Le Pen’s support base in PACA — including small business owners and agriculture workers — differs starkly from its core support in northern France, where her voters more often come from poorer, working-class and left-wing backgrounds.

Faury also said there has traditionally been a “significant Pied-Noir vote in favor of the far right,” referring to people of French descent who were born in Algeria but left the country after it declared independence from France in 1962.

He added that anti-vaxxers, who had a particularly strong presence in PACA, may also be more inclined to vote against Macron — especially after the president said in January that he wanted to “piss them off.”

One question hanging over the election, both regionally and nationally, is whether Muslim voters worried about Le Pen and the xenophobia associated with the candidate and her party will turn out in large numbers to back Macron.

Parts of PACA are home to many French Muslims, including cities such as Avignon, Marseille and Carpentras.

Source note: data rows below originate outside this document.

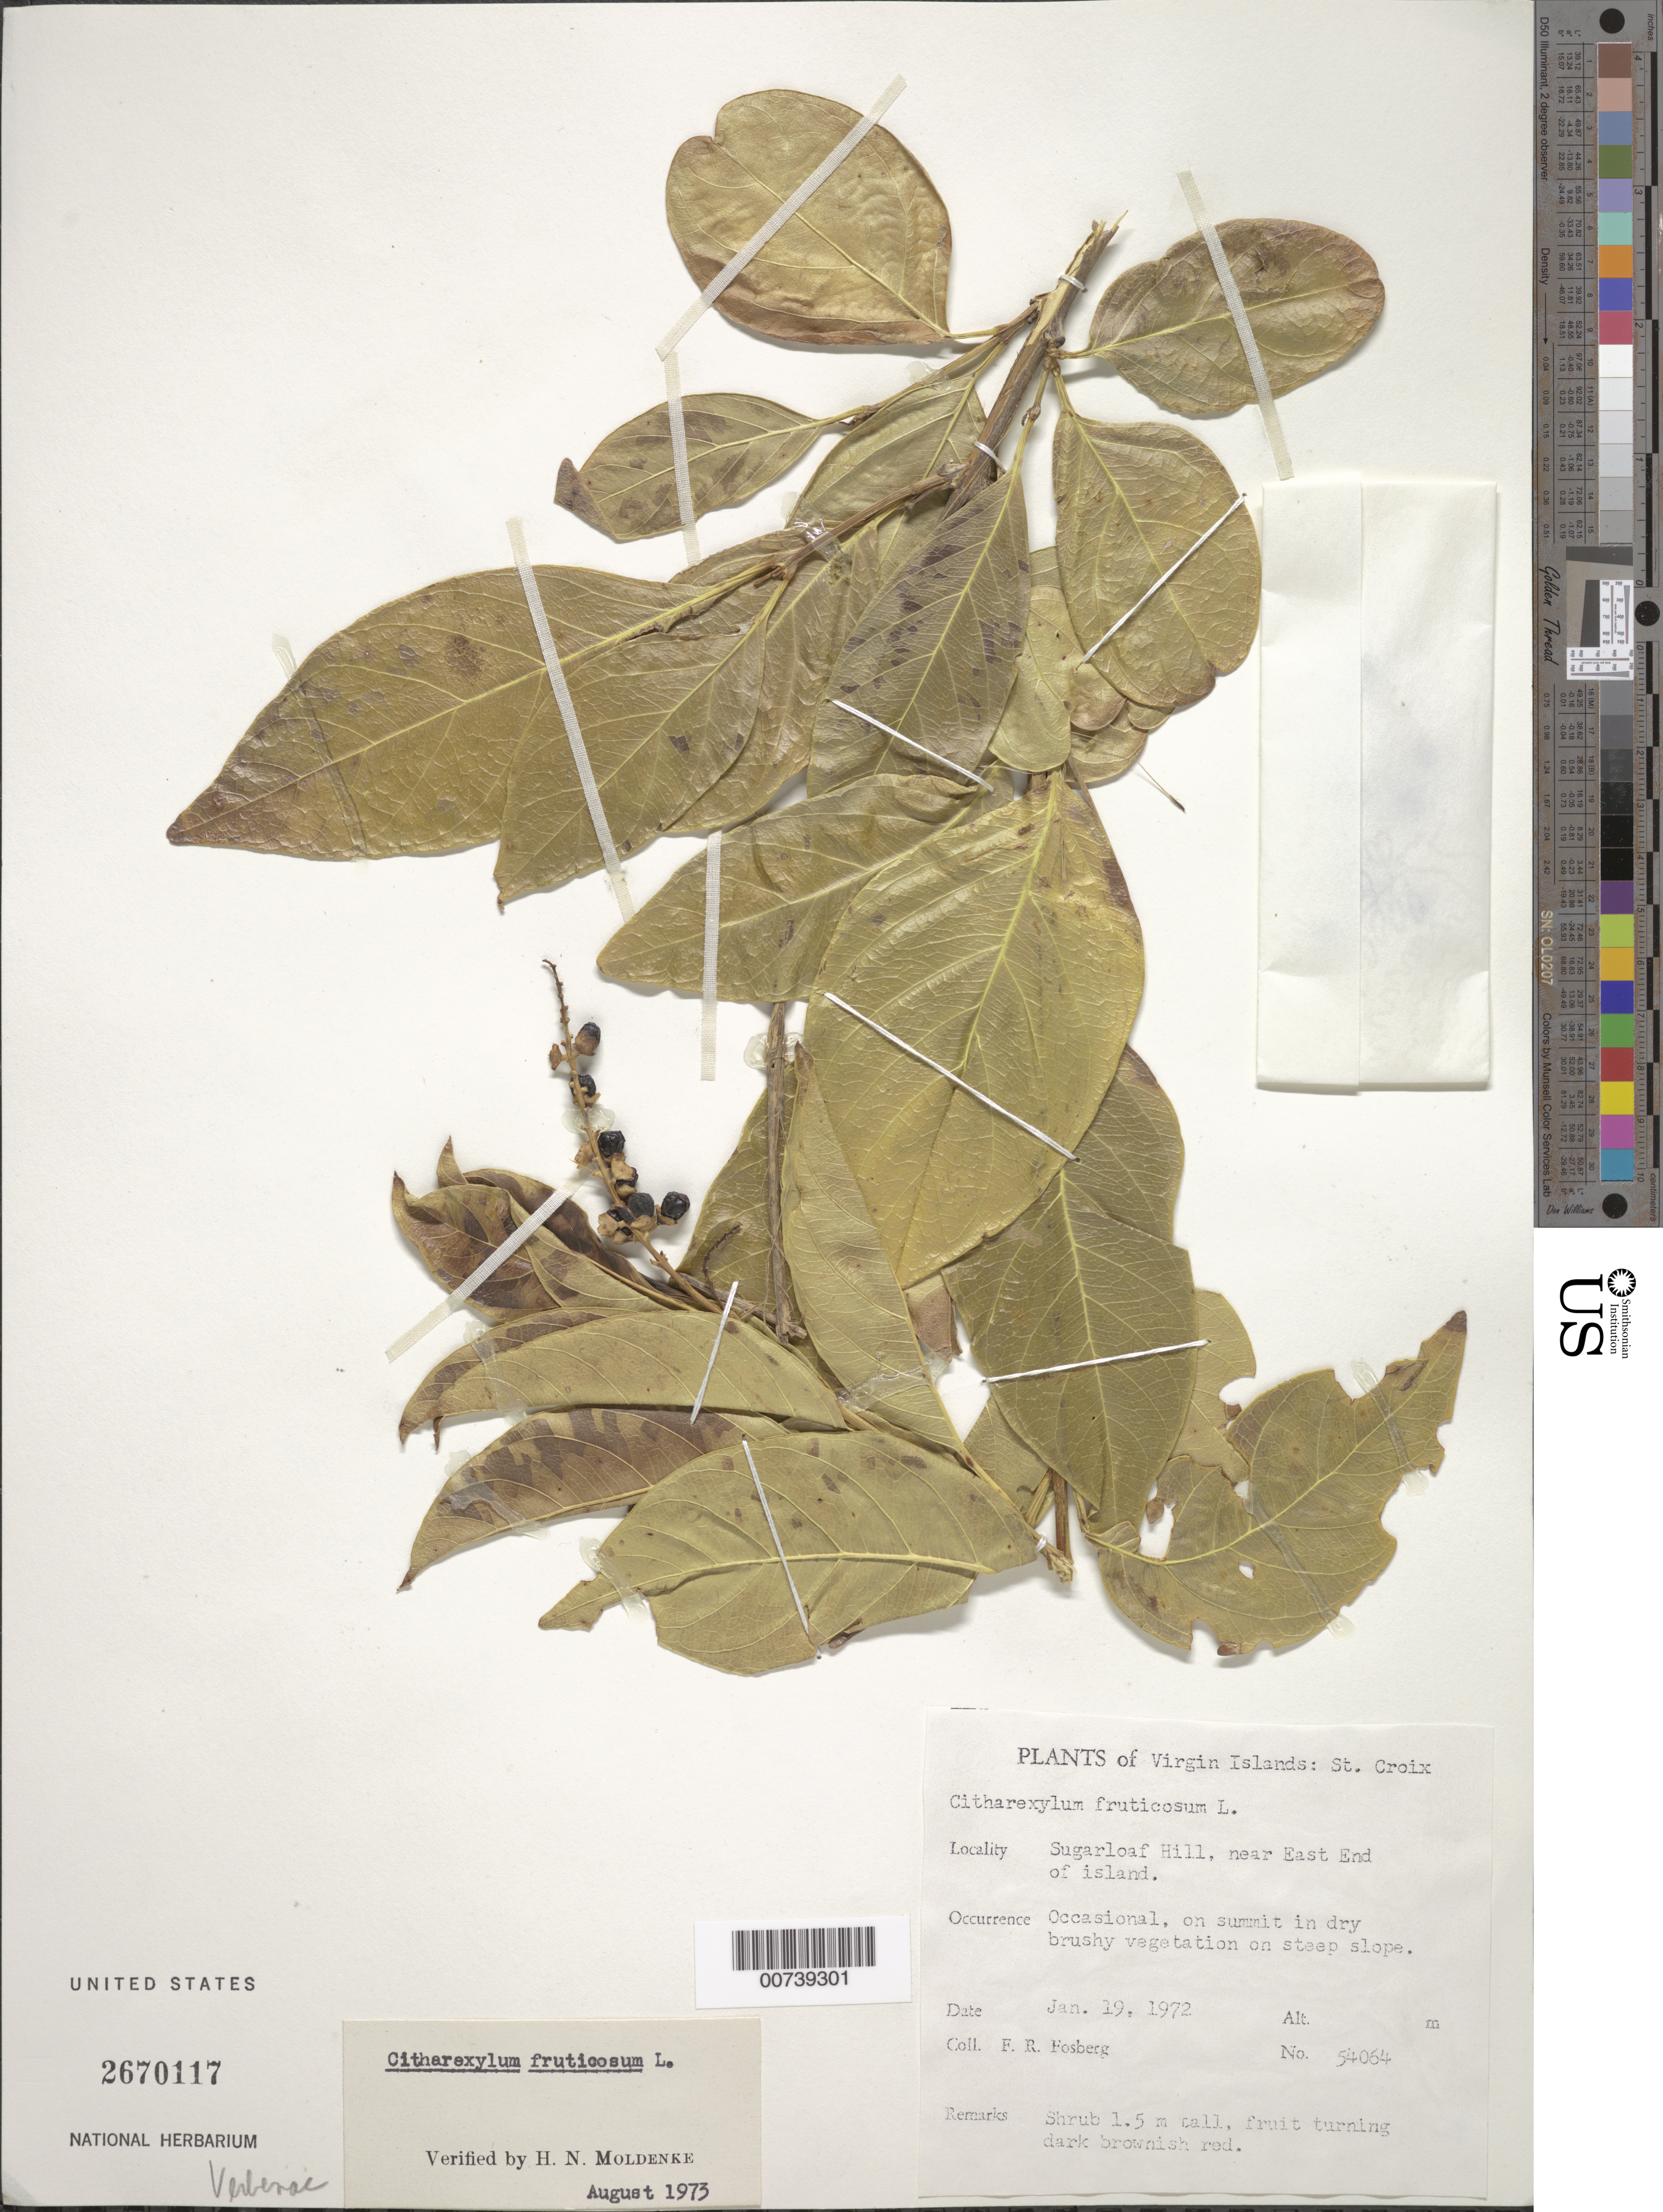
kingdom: Plantae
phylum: Tracheophyta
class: Magnoliopsida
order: Lamiales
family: Verbenaceae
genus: Citharexylum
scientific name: Citharexylum fruticosum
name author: L.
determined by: Moldenke, H. N.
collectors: F. R. Fosberg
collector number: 54064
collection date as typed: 19 Jan 1972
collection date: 1972-01-19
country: U.S. Virgin Islands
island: St. Croix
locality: Sugarloaf Hill, near E end of island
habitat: Occasional, on summit in dry brushy vegetation on steep slope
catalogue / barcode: US 2670117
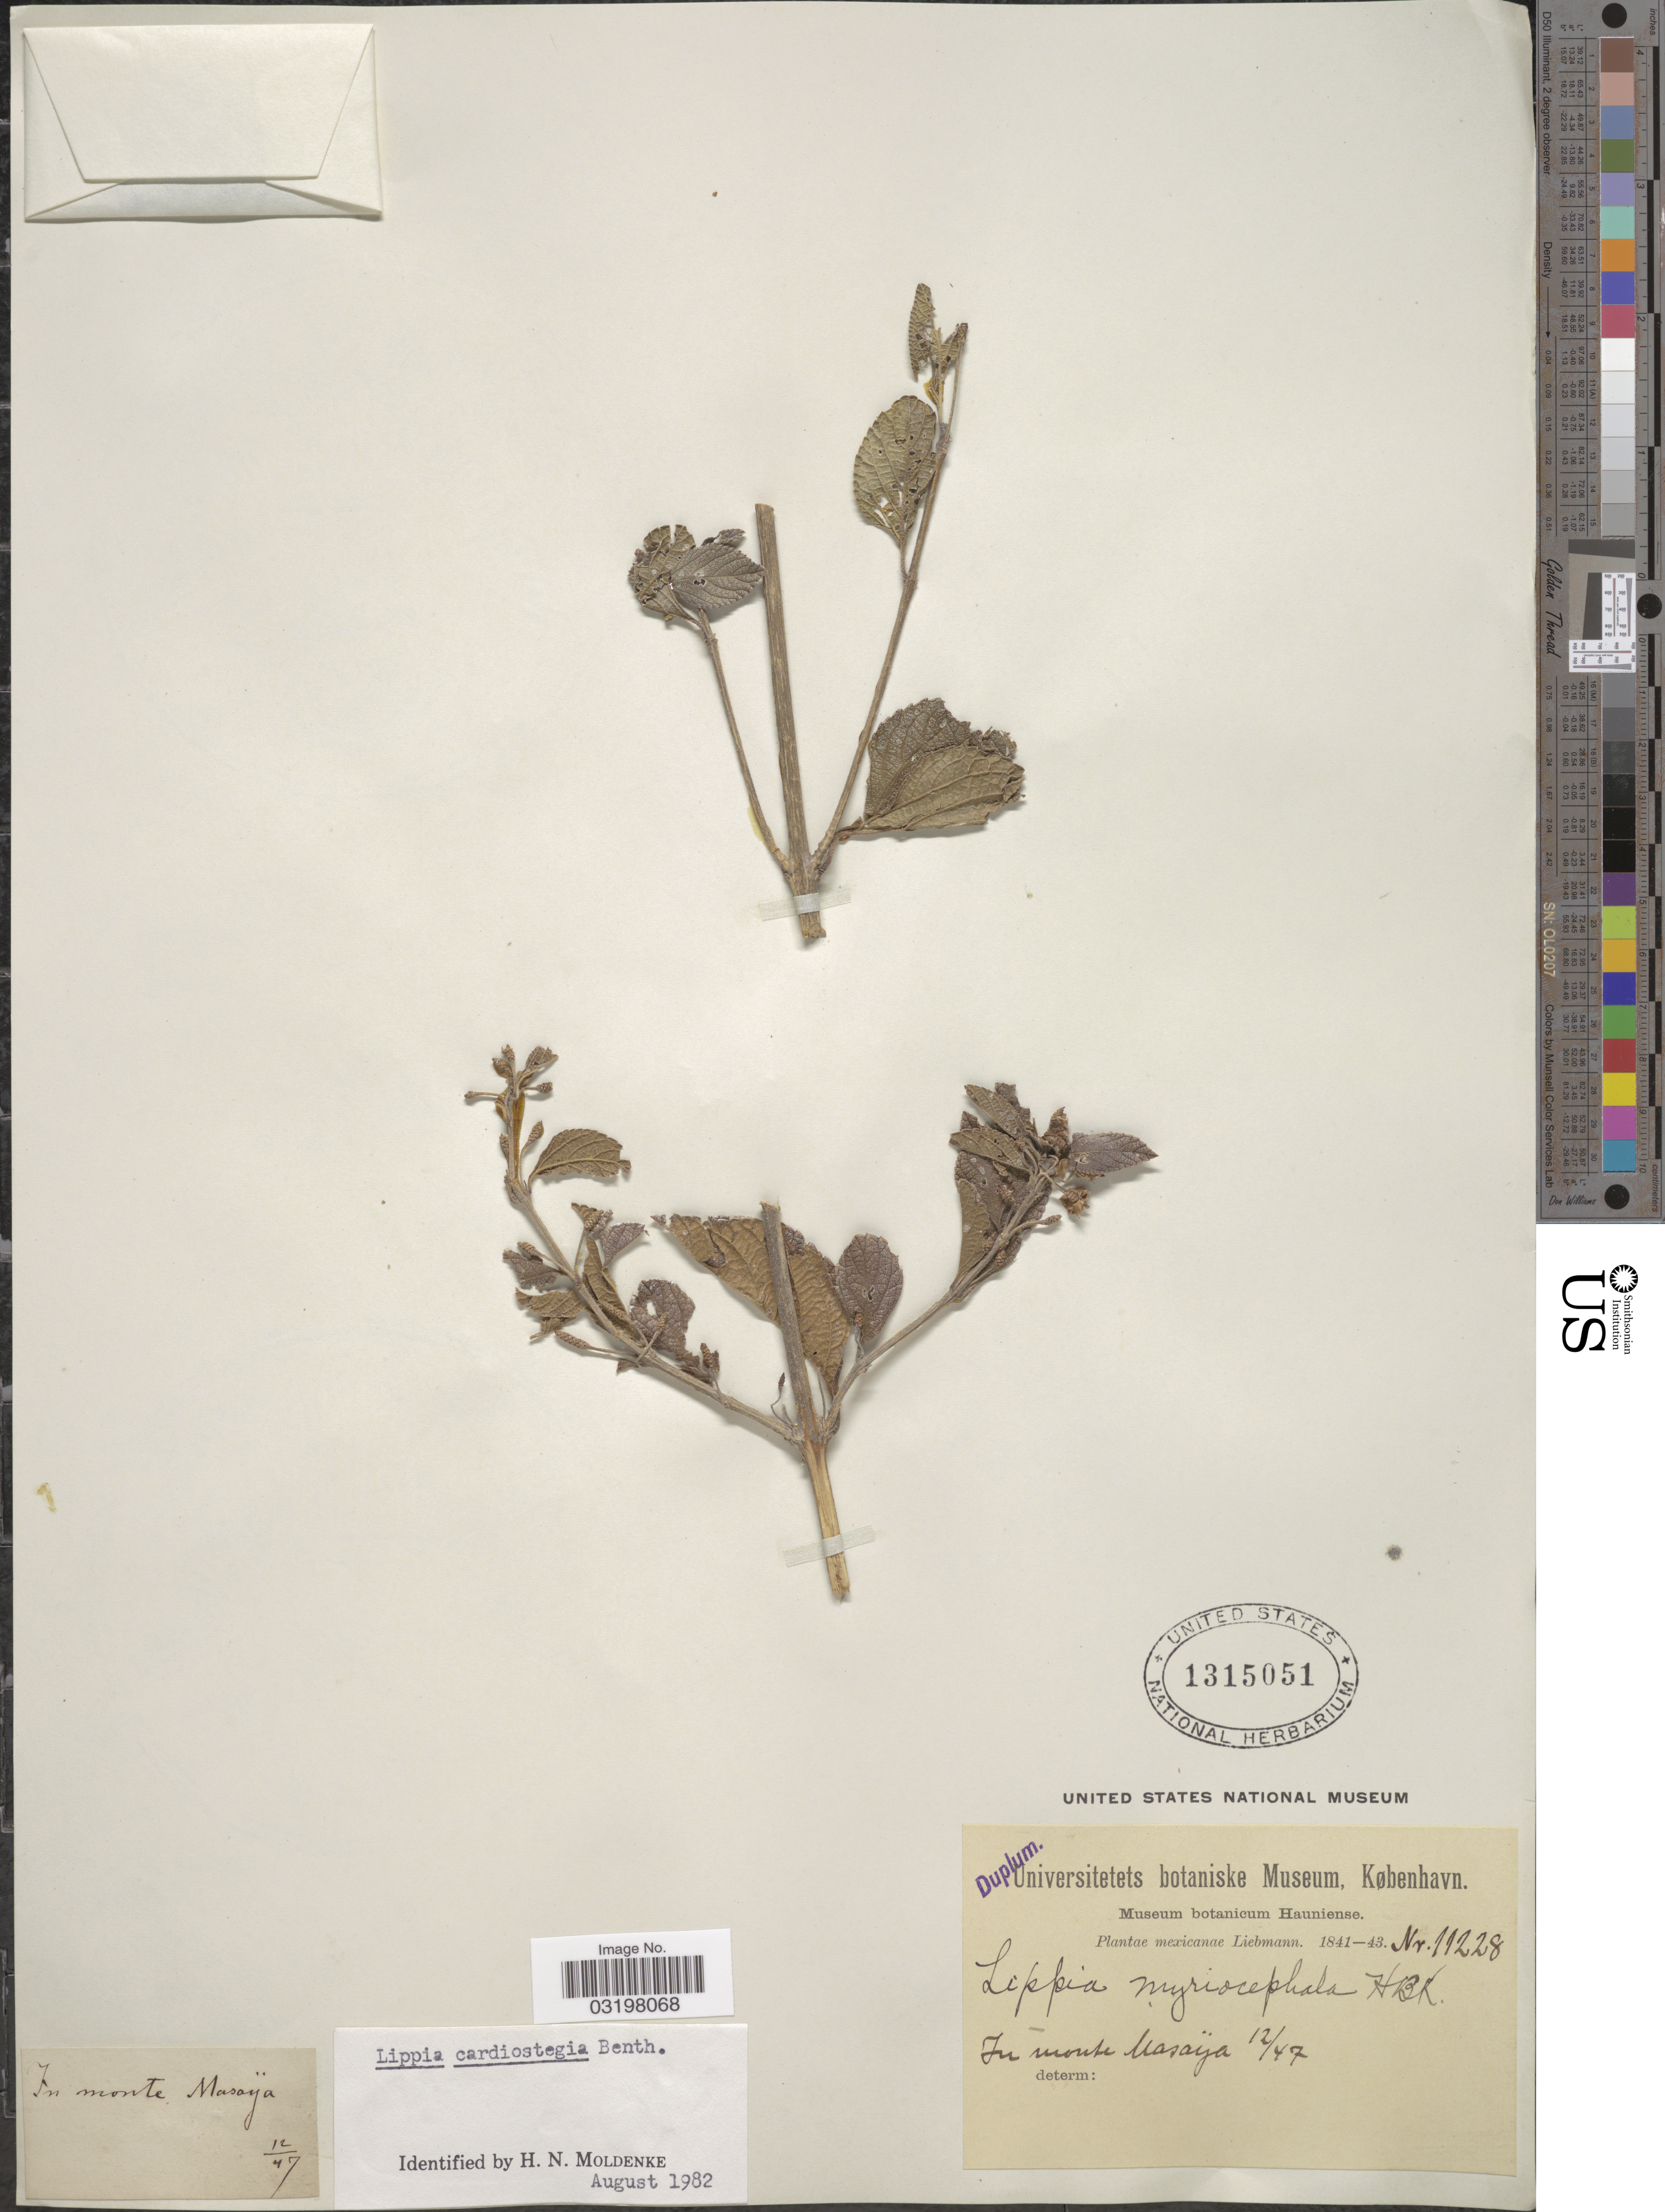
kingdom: Plantae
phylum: Tracheophyta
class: Magnoliopsida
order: Lamiales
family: Verbenaceae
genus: Lippia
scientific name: Lippia cardiostegia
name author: Benth.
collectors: Liebmann, --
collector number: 11228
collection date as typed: Transcribed d/m/y: /12/47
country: Mexico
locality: In monte Masaija.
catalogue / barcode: US 1315051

According to one poll, 69 percent of Muslims voted for Mélenchon in the first round, and Gallard argues it is “quite possible that Mélenchon’s Muslim voters will turn out strongly against Le Pen” in response to policies including a ban on the headscarf in the street.

“I am scared for my family — my mum has a headscarf,” declared Smaïne Belkacem, a 21-year-old Muslim from Carpentras who said he had voted for Mélenchon but would back Macron in the runoff. “I will do everything to make sure Marine Le Pen doesn’t win.”